Reacting to Pastor Jones

The first thing to note about Pastor Terry Jones is that his small Florida church had a congregation of about 50 a year ago, which by all accounts has declined rather more since. The second thing to note is that this small time extremist has been condemned by pretty well anyone who can get in front of a microphone in America. So we are entitled to show bemusement, incredulity, disbelief and a whole range of other emotions besides when we watch the astonishing level of protests in the Islamic world, listen to portentous and inflammatory pronouncements from country leaders like the president of Indonesia, and hear of the shootings of four people outside the one Anglican church left in Iraq. If we can condemn Pastor Jones as an extremist, words surely start to fail us in describing the people who are reacting thus. If nothing else, the mendacious minister’s would-be book burning has illumined, once again, the enormous gulf that exists between East and West.


Pastor Jones’ proposed stunt was misguided, misconceived and thoroughly ill-considered. The gospels from which he presumably preaches contain the injunction from Jesus to love and pray for your enemies, something that the pastor seems not to have understood. He is also a minister of a religion, Christianity, which is itself a religion of the word. He must have therefore understood the incendiary nature of his proposal to burn the books of another religion. In normal circumstances, he is hardly a man who should have drawn anyone’s attention – and, it appears, in his own home town, he didn’t! So much for the pastor.
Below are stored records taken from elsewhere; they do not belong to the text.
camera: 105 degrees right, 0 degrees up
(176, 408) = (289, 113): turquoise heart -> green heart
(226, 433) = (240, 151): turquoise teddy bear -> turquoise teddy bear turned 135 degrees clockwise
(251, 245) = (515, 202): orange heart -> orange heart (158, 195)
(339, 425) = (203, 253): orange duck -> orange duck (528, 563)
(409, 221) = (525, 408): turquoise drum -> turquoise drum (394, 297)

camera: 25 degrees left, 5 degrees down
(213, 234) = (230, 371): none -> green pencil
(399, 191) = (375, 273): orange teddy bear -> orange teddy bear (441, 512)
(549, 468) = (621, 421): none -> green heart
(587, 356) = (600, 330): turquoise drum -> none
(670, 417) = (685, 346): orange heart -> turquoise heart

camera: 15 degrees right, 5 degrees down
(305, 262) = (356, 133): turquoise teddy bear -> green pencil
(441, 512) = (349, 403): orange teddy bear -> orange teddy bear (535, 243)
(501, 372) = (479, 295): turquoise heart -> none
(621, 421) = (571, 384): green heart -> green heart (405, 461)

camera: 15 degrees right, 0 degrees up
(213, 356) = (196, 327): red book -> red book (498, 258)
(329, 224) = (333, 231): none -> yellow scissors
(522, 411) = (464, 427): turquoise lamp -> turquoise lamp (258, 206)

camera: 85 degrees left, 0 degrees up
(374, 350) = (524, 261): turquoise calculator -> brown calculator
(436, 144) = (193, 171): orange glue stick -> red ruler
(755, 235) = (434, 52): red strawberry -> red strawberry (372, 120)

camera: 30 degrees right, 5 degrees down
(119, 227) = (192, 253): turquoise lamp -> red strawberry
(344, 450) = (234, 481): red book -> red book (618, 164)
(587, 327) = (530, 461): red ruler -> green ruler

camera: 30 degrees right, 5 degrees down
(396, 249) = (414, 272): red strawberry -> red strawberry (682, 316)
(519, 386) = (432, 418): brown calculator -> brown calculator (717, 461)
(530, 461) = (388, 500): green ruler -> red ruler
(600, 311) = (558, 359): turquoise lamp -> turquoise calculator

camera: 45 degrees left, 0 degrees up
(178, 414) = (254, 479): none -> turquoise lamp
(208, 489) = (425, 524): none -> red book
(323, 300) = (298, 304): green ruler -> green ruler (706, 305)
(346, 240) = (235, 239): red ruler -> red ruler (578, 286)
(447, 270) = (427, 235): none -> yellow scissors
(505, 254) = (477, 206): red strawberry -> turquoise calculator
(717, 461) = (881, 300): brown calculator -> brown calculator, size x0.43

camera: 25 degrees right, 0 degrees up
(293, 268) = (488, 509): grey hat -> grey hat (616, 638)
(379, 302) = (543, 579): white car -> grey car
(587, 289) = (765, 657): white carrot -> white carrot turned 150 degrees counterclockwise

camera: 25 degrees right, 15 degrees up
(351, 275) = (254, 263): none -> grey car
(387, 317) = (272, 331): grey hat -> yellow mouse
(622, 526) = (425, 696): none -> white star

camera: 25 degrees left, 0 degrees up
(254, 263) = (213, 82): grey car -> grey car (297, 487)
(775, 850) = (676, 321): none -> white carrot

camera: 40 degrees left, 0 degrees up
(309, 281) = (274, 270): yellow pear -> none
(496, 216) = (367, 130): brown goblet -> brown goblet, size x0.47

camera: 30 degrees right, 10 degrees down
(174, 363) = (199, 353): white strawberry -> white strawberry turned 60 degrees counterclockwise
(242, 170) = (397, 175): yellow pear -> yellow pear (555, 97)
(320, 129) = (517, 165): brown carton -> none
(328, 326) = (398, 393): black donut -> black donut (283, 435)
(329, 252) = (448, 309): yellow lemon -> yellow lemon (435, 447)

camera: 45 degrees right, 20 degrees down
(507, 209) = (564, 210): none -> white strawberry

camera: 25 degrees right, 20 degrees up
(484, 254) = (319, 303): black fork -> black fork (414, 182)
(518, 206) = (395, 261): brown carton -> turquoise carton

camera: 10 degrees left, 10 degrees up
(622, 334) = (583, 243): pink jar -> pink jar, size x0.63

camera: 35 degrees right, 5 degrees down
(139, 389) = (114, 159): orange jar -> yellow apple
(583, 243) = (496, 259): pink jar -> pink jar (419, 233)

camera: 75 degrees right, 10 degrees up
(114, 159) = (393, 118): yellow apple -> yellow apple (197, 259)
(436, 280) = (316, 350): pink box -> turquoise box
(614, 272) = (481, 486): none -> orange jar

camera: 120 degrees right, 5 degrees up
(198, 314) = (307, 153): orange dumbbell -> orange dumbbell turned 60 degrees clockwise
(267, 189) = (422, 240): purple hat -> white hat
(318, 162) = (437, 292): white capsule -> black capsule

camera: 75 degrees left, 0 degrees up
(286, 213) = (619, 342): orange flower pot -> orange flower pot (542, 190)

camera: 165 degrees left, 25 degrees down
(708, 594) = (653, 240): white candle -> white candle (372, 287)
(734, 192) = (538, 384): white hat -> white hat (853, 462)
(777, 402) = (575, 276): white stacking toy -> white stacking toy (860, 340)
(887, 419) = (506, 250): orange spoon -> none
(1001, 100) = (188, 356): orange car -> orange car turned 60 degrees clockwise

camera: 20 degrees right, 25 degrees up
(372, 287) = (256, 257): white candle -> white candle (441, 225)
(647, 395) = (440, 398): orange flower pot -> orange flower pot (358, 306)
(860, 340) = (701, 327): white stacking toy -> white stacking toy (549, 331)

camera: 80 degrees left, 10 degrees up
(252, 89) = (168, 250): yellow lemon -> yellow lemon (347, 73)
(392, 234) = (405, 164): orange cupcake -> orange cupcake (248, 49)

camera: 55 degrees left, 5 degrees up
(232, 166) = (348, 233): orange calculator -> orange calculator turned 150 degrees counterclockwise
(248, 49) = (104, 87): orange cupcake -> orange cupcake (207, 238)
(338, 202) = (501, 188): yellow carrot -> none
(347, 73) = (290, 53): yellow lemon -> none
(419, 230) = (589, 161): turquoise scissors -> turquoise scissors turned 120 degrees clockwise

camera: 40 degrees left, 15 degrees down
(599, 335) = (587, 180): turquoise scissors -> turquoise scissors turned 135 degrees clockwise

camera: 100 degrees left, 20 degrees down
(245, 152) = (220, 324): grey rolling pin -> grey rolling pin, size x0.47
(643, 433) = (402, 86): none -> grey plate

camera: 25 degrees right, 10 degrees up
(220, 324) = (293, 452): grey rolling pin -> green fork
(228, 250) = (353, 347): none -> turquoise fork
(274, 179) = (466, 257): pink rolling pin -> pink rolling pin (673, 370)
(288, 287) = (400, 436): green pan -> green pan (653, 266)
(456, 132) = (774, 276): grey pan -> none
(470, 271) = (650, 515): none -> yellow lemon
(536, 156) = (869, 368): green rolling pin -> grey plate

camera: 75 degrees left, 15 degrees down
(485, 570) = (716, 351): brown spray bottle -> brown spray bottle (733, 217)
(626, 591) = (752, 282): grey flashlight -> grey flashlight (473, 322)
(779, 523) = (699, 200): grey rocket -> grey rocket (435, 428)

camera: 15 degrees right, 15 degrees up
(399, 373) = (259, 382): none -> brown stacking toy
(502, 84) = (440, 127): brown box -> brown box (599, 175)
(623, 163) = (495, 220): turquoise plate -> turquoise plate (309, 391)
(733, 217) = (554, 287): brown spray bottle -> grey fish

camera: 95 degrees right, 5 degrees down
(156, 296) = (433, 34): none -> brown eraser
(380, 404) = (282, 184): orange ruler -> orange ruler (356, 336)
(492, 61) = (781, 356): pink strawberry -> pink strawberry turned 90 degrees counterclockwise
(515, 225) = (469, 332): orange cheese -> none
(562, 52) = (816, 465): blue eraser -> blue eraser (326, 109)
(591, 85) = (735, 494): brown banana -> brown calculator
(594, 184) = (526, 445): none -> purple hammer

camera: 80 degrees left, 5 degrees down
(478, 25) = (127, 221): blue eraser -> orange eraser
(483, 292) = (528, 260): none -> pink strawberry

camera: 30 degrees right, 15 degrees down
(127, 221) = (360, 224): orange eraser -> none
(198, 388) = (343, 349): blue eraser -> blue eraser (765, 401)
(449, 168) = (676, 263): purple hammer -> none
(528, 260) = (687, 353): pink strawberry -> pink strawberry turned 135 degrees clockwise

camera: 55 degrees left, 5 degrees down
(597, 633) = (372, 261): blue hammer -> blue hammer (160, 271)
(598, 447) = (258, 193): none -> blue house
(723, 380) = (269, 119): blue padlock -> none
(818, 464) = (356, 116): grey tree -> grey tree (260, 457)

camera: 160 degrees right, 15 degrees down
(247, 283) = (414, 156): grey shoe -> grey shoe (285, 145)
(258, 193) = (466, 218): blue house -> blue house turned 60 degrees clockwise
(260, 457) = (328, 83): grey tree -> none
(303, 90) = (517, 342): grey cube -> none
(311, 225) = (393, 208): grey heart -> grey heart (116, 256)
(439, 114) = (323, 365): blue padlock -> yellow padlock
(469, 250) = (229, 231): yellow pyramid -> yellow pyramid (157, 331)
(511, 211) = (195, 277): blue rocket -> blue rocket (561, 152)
But next, what about the White House? They could hardly have done any more to publicise this small town figure and his preposterous stunt. Their leading general in Afghanistan, the defence secretary, the president himself – all have combined to make sure the world knows about Mr. Jones. Granted, they acted in good faith – their enormous concern not to allow any smidgen of doubt that they regard the Moslem world with anything other than respect may well have led them to go into over-drive. From the country which endured the 9/11 attacks, this isn’t bad going, but it was, in this instance, bad politics. Not for the first time, the Obama Administration has mis-stepped in its media handling of a difficult issue. This is especially a pity given the administration’s generally positive approach in foreign affairs, which has marked such a quantum change from its predecessor.


And what can we say, if we dare say anything, about the reaction of the Moslem world? Perhaps nothing is the most sensible option, but there is nothing in the statements of leading Islamic statesmen to encourage us to think that they are about to enter the land of moderation and reason any time soon.

One of the West’s problems, incidentally, is its lack of empathy with the sort of religious feeling that exists amongst the majority of citizens in the middle east. The western nations have left their religious fanaticism behind – for the most part – and long ago decided to abandon stonings, burnings, religious legalism and persecution as essentially Bad Things. We are still arrogant, and we still display an astonishing desire to run the rest of the world, but as a governing ideology, I think the liberalism of the west has much to commend it. It stands in rather stark contrast to the illiberalism of its own minority – thank-you pastor Jones – and too many nations beyond.


Mehdi Hasan in the Guardian reflects on how the West lost the sympathy of the Islamic world after 9/11 with its alienating 'war on terror'. A depressing, if illuminating, piece.